[[ GIVEN MATERIAL, beginning ]]
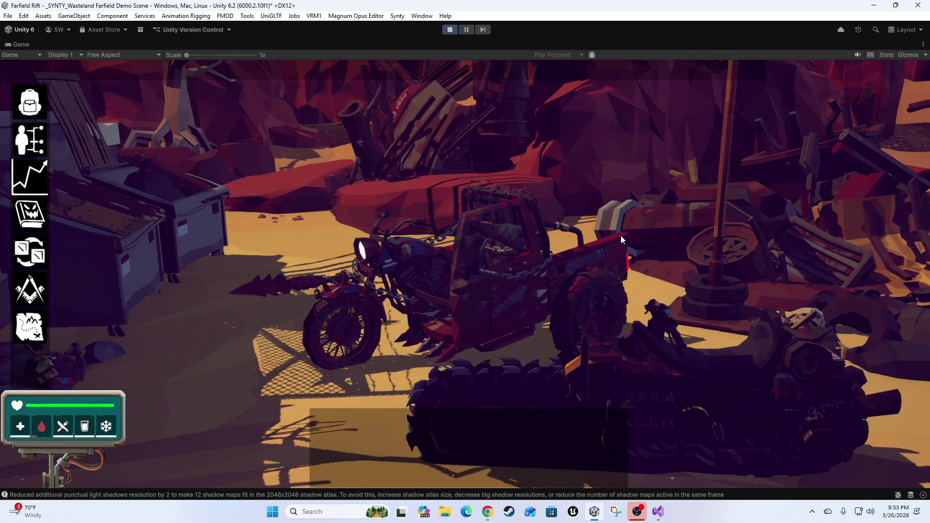
# Fly over the rock pillar and canyon to the smoky settlement, then restore the editor layout
pyautogui.press('d')
pyautogui.press('d')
[[ GIVEN MATERIAL, end ]]
*ACTIVITY*:
Please print the data above in its entirety, exactly, but without any picture.

*RESPONSE FOR THIS EXERCISE*:
# Fly over the rock pillar and canyon to the smoky settlement, then restore the editor layout
pyautogui.press('d')
pyautogui.press('d')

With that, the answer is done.